Modern GIS toolkit for Python - Simplifying geospatial workflows with built-in data sources, intelligent caching, and fluent APIs

View the Project on GitHub pymapgis/core

Cloud-Native Zarr Analysis Example

This example demonstrates how to use pymapgis to access and perform a simple analysis on a publicly available Zarr store, showcasing cloud-native geospatial data handling. The specific dataset used is the ERA5 air temperature data, accessed from an AWS S3 bucket.

Functionality

The zarr_example.py script performs the following actions:

  1. Connects to a Zarr store: It uses pymapgis to open a Zarr dataset representing air temperature at 2 metres from the ERA5 collection, specifically for January 2022. The data is stored on AWS S3 and accessed publicly.
  2. Inspects dataset metadata: It prints the name of the dataset and its dimensions.
  3. Performs lazy windowed reading and analysis:
    • It selects a small spatial slice (10x10 grid points) for the first time step.
    • It calculates the mean and maximum temperature within this slice. The calculation is “lazy,” meaning data is only loaded from the cloud when the .compute() method is called.
    • It demonstrates accessing a single data point from a different time step and location, further highlighting the ability to efficiently read small windows of data without downloading the entire dataset.
  4. Prints results: The script outputs the dataset information, the shape of the selected slice, the calculated mean and maximum temperatures, and the value of the single data point.

Dependencies

To run this example, you will need:

You can typically install these using pip:

pip install pymapgis xarray[zarr] s3fs aiohttp

Ensure your environment is configured with AWS credentials if you were accessing private S3 buckets.
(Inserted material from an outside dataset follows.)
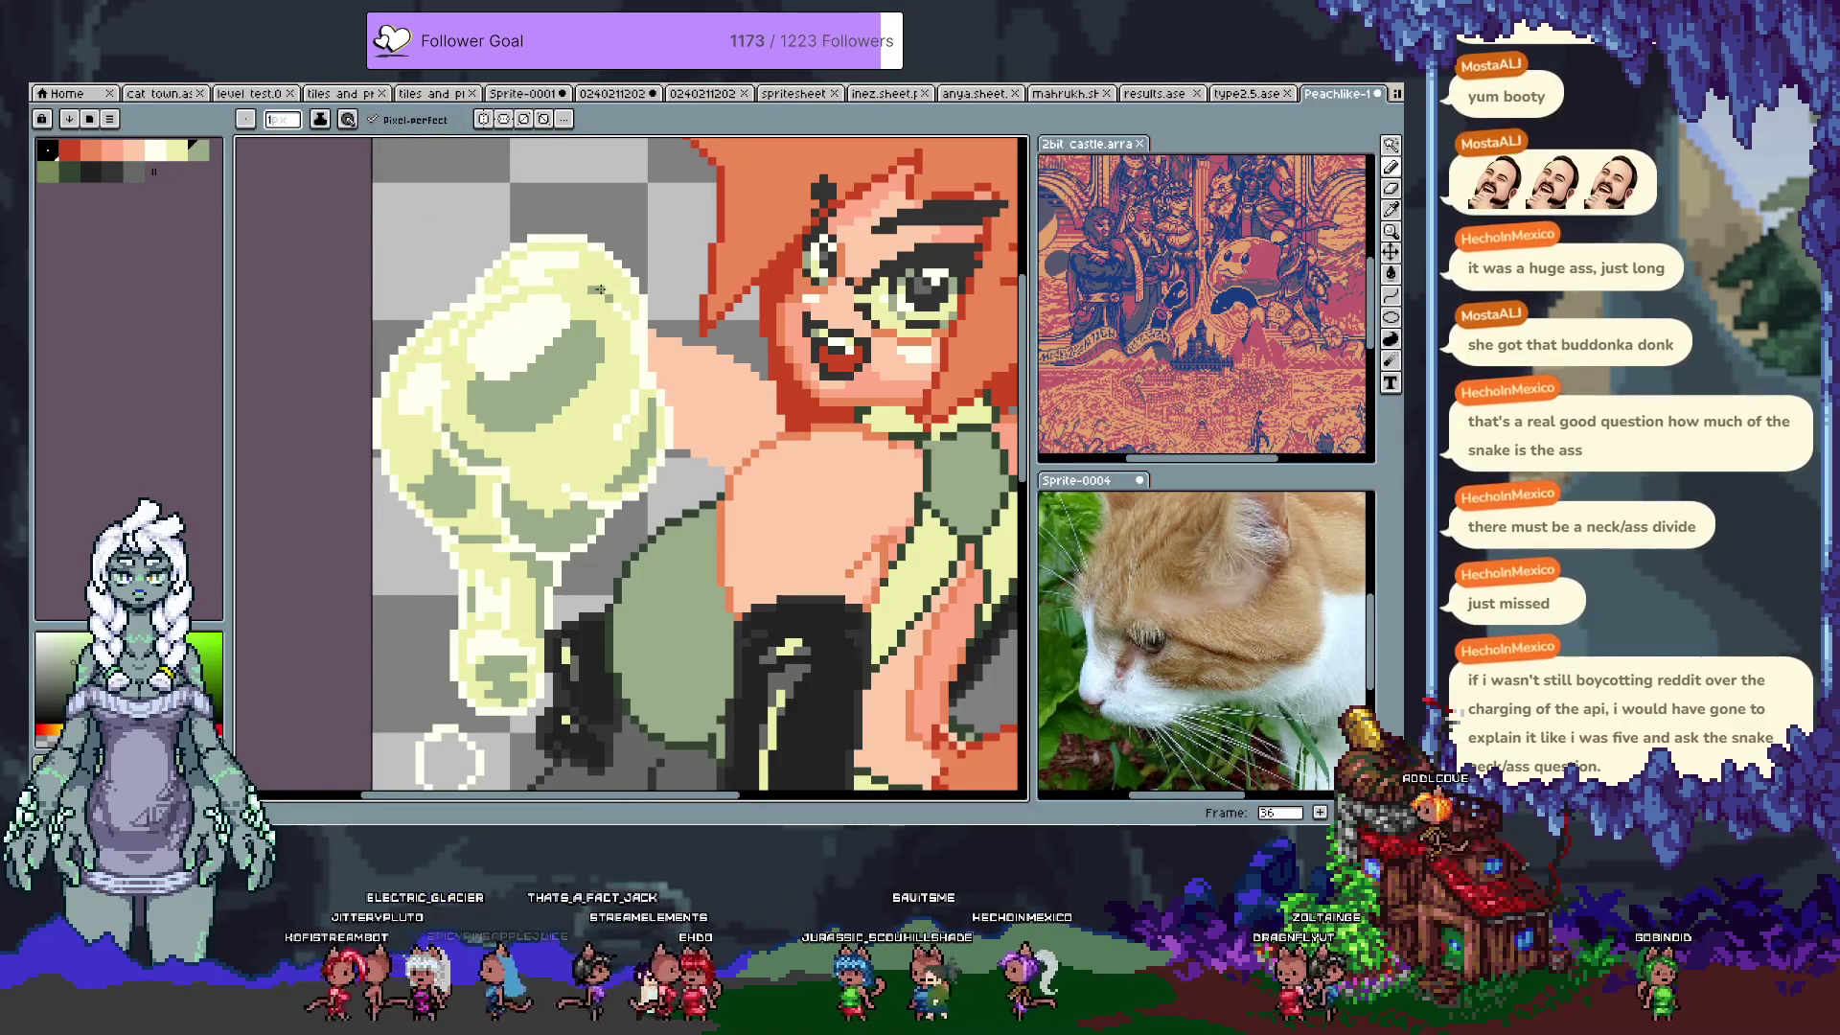
pyautogui.moveTo(390, 429); pyautogui.dragTo(443, 446)
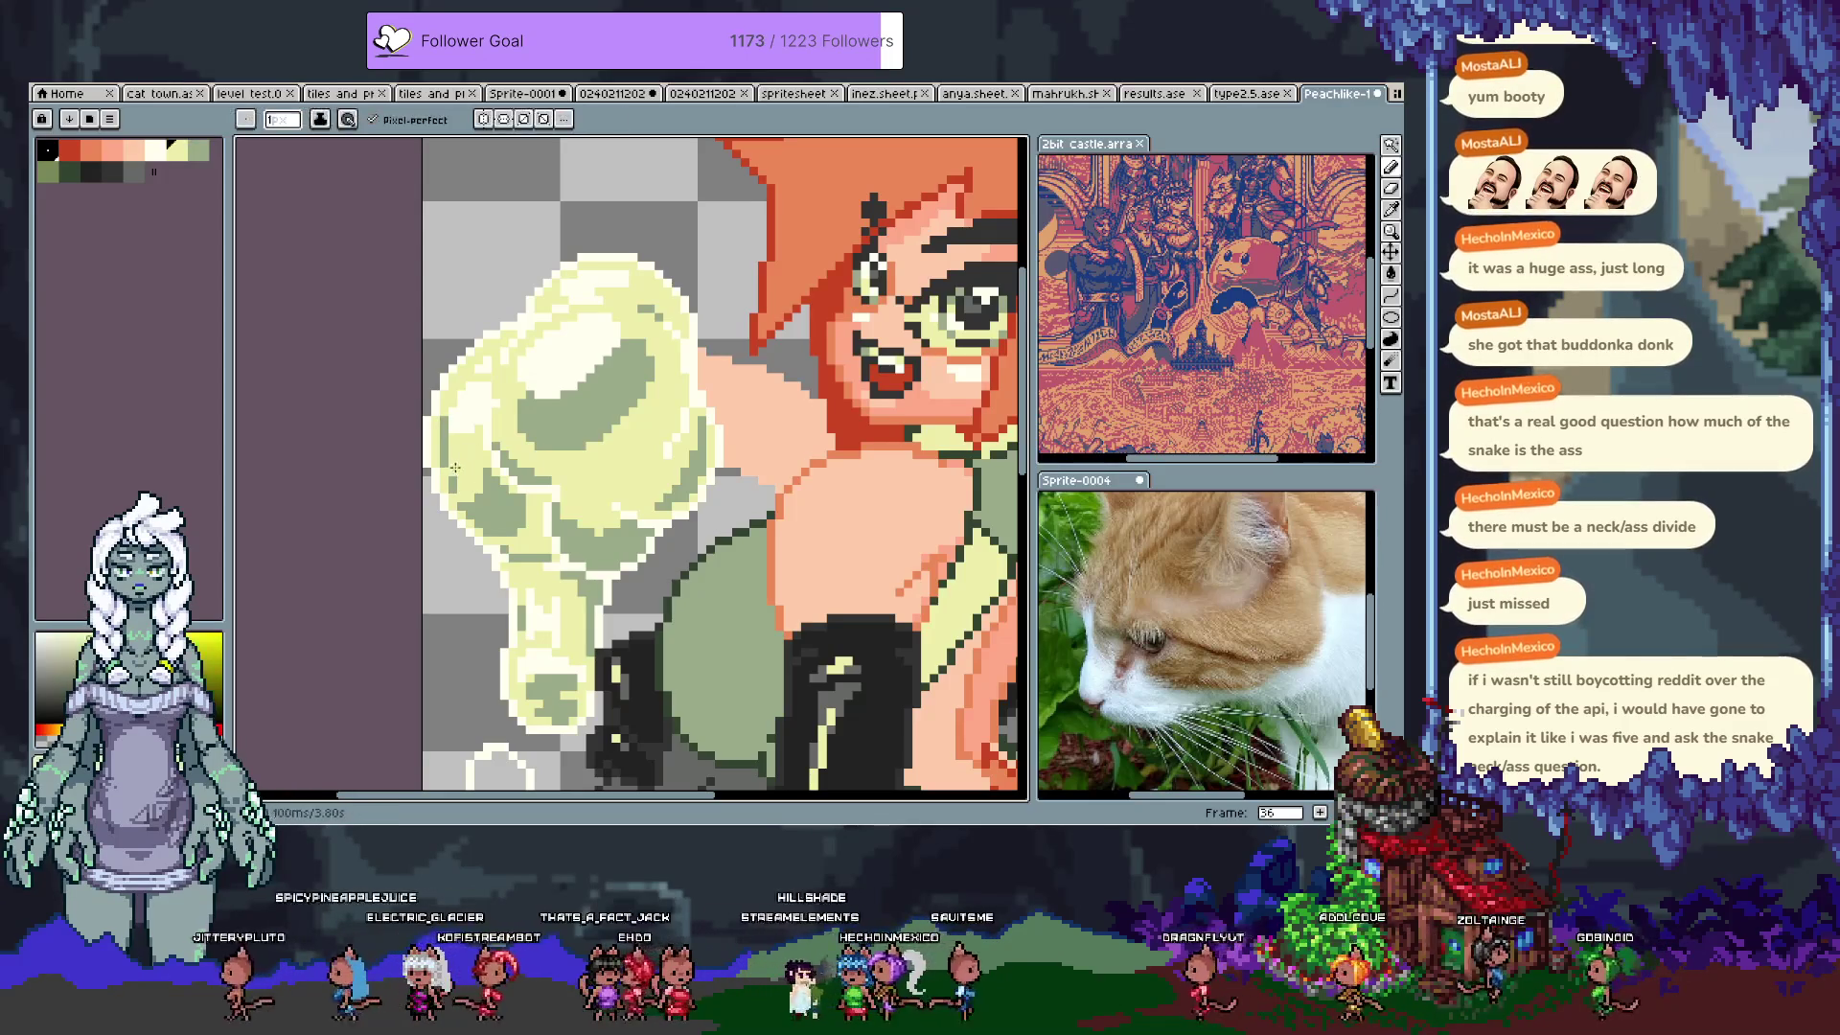
pyautogui.keyDown('alt'); pyautogui.click(462, 499); pyautogui.keyUp('alt')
However, this example uses a public dataset, so anonymous access should be sufficient (as configured in the script with storage_options={'anon': True}).

How to Run

  1. Navigate to the example directory:
    cd path/to/your/pymapgis/docs/examples/cloud_native_zarr/
    
  2. Run the script:
    python zarr_example.py
    

Expected Output

The script will print information similar to the following (exact temperature values may vary slightly depending on the dataset version or if the specific slice chosen has no data):

Starting Zarr example for cloud-native analysis...
Successfully opened Zarr dataset: air_temperature_at_2_metres
\nDataset dimensions:
- lat: 721
- lon: 1440
- time1: 744
\nSelected data slice shape: (10, 10)
\nMean temperature in the selected slice: XXX.XX K
Max temperature in the selected slice: YYY.YY K
\nTemperature at a specific point (time1=5, lat=20, lon=30): ZZZ.ZZ K
\nZarr example finished.

If you encounter errors related to missing modules (e.g., No module named 's3fs'), please ensure you have installed all the required dependencies as listed above. If there are errors accessing the data, it might be due to network issues or changes in the public dataset’s availability or structure.